Assume now that case (II) holds. By virtue of Lemma 2, ${lim}_{t\to \mathrm{\infty }}x(t)=0$. This completes the proof. □

Corollary 1 The conclusion of Theorem  1 remains intact if condition (10) is replaced by the assumptions

$$\underset{t\to \mathrm{\infty }}{lim\hspace{0.17em}sup}\frac{1}{H(t,t_0)}{\int }_{t_0}^{t}H(t,s)G(s)\mathrm{d}s=\mathrm{\infty }$$

and

$$\underset{t\to \mathrm{\infty }}{lim\hspace{0.17em}sup}\frac{1}{H(t,t_0)}{\int }_{t_0}^t\rho (s)r(s)h^2(t,s)\mathrm{d}s<\mathrm{\infty }.$$

As an application of Theorem 1, we provide the following example.

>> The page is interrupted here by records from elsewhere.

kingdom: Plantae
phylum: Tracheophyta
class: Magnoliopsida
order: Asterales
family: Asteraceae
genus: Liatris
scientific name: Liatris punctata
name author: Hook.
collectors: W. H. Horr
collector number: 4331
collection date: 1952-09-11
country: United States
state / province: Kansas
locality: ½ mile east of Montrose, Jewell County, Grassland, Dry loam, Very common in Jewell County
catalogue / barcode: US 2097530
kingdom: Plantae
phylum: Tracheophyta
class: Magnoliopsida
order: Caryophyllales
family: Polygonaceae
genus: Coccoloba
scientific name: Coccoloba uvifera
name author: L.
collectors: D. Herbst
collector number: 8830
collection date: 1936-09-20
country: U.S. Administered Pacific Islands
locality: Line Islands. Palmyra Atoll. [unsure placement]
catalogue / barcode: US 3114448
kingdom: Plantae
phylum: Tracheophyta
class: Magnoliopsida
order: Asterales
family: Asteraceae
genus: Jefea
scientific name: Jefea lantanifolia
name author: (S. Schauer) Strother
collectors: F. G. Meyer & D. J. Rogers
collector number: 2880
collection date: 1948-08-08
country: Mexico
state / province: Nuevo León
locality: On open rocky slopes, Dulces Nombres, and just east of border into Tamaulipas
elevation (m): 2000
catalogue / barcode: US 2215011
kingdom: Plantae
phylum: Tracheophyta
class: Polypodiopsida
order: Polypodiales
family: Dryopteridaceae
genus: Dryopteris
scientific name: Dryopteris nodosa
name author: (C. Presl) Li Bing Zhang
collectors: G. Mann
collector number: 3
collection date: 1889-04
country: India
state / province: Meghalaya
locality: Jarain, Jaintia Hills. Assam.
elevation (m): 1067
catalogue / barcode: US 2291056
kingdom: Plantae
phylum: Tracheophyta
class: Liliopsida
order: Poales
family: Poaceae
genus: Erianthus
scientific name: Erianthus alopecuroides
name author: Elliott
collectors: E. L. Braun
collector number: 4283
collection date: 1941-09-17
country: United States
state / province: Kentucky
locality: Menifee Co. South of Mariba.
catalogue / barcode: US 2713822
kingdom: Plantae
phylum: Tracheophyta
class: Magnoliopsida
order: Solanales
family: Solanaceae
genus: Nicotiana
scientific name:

Example 1 For $t\ge 1$, consider a third-order neutral delay differential equation

$${(x(t)+\frac{1}{3}x\left(\frac{t}{3}\right))}^{‴}+t^{-3}x\left(\frac{t}{4}\right)+4t^{-3}x\left(\frac{t}{2}\right)=0.$$

(19)

Let $\rho (t)=t$, $\delta (t)=0$, and $H(t,s)={(t-s)}^2$. It is not difficult to verify that all assumptions of Theorem 1 are satisfied. Hence, every solution x of (19) is either oscillatory or satisfies ${lim}_{t\to \mathrm{\infty }}x(t)=0$. As a matter of fact, one such solution is $x(t)=t^{-1}$.